Know which server a client is redirected to

$ dig @10.3.0.1 CHAOS TXT id.server. +short

Ensure all servers can reach the VIP

bblack@cumin1001:~$ sudo cumin '*' 'dig @10.3.0.1 CHAOS TXT id.server. +short'

Failure tests

Single local recursor failure

bblack@backup2001:~$ while [ 1 ]; do echo ======; date; dig @10.3.0.1 CHAOS TXT id.server. +short; sleep 1; done

"so I can see a result once a second, I've tried stopping just healthchecker, stopping or killing the recursor, etc"

Traffic routes to the one working local node within the second.
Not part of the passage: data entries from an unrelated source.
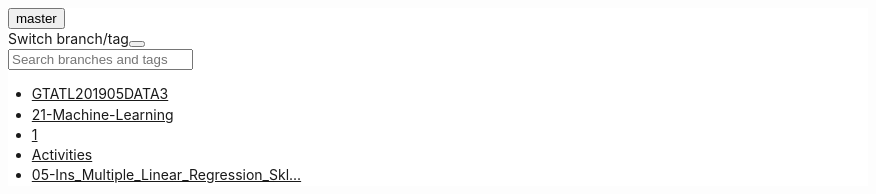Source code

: </div>
</nav>

<div class="flash-container flash-container-page">
</div>

<div class="d-flex"></div>
</div>
<div class=" ">
<div class="content" id="content-body">
<div class="js-signature-container" data-signatures-path="/GT-Coding-Boot-Camp/GTATL201905DATA3/commits/38c28ed7c6039989e671d9df26e041d7dbc9b7a0/signatures"></div>
<div class="container-fluid container-limited">

<div class="tree-holder" id="tree-holder">
<div class="nav-block">
<div class="tree-ref-container">
<div class="tree-ref-holder">
<form class="project-refs-form" action="/GT-Coding-Boot-Camp/GTATL201905DATA3/refs/switch" accept-charset="UTF-8" method="get"><input name="utf8" type="hidden" value="&#x2713;" /><input type="hidden" name="destination" id="destination" value="blob" />
<input type="hidden" name="path" id="path" value="21-Machine-Learning/1/Activities/05-Ins_Multiple_Linear_Regression_Sklearn/Solved/supplemental.md" />
<div class="dropdown">
<button class="dropdown-menu-toggle js-project-refs-dropdown qa-branches-select" type="button" data-toggle="dropdown" data-selected="master" data-ref="master" data-refs-url="/GT-Coding-Boot-Camp/GTATL201905DATA3/refs?sort=updated_desc" data-field-name="ref" data-submit-form-on-click="true" data-visit="true"><span class="dropdown-toggle-text ">master</span><i aria-hidden="true" data-hidden="true" class="fa fa-chevron-down"></i></button>
<div class="dropdown-menu dropdown-menu-paging dropdown-menu-selectable git-revision-dropdown qa-branches-dropdown">
<div class="dropdown-page-one">
<div class="dropdown-title"><span>Switch branch/tag</span><button class="dropdown-title-button dropdown-menu-close" aria-label="Close" type="button"><i aria-hidden="true" data-hidden="true" class="fa fa-times dropdown-menu-close-icon"></i></button></div>
<div class="dropdown-input"><input type="search" id="" class="dropdown-input-field" placeholder="Search branches and tags" autocomplete="off" /><i aria-hidden="true" data-hidden="true" class="fa fa-search dropdown-input-search"></i><i aria-hidden="true" data-hidden="true" role="button" class="fa fa-times dropdown-input-clear js-dropdown-input-clear"></i></div>
<div class="dropdown-content"></div>
<div class="dropdown-loading"><i aria-hidden="true" data-hidden="true" class="fa fa-spinner fa-spin"></i></div>
</div>
</div>
</div>
</form>
</div>
<ul class="breadcrumb repo-breadcrumb">
<li class="breadcrumb-item">
<a href="/GT-Coding-Boot-Camp/GTATL201905DATA3/tree/master">GTATL201905DATA3
</a></li>
<li class="breadcrumb-item">
<a href="/GT-Coding-Boot-Camp/GTATL201905DATA3/tree/master/21-Machine-Learning">21-Machine-Learning</a>
</li>
<li class="breadcrumb-item">
<a href="/GT-Coding-Boot-Camp/GTATL201905DATA3/tree/master/21-Machine-Learning/1">1</a>
</li>
<li class="breadcrumb-item">
<a href="/GT-Coding-Boot-Camp/GTATL201905DATA3/tree/master/21-Machine-Learning/1/Activities">Activities</a>
</li>
<li class="breadcrumb-item">
<a href="/GT-Coding-Boot-Camp/GTATL201905DATA3/tree/master/21-Machine-Learning/1/Activities/05-Ins_Multiple_Linear_Regression_Sklearn">05-Ins_Multiple_Linear_Regression_Skl...</a>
Double local recursor failure

Eg. take down dns2001/dns2002

Request end up on dns1001/dns1002

Limitations

  • If the DNS recursors have the anycast VIP as only resolver in resolv.conf, then processes depending on DNS will fail until pdnsd starts as they will try to connect to the local recdns service instead of being routed to the closest server.
    • Workaround is to either hardcode real recursors IPs or have a daemon that remove the VIP loopback

Future evolution

  • Add Icinga monitoring to check local recursors work (eg. Icinga check on bastX hosts that check it's dnsX that reply and not dnsY)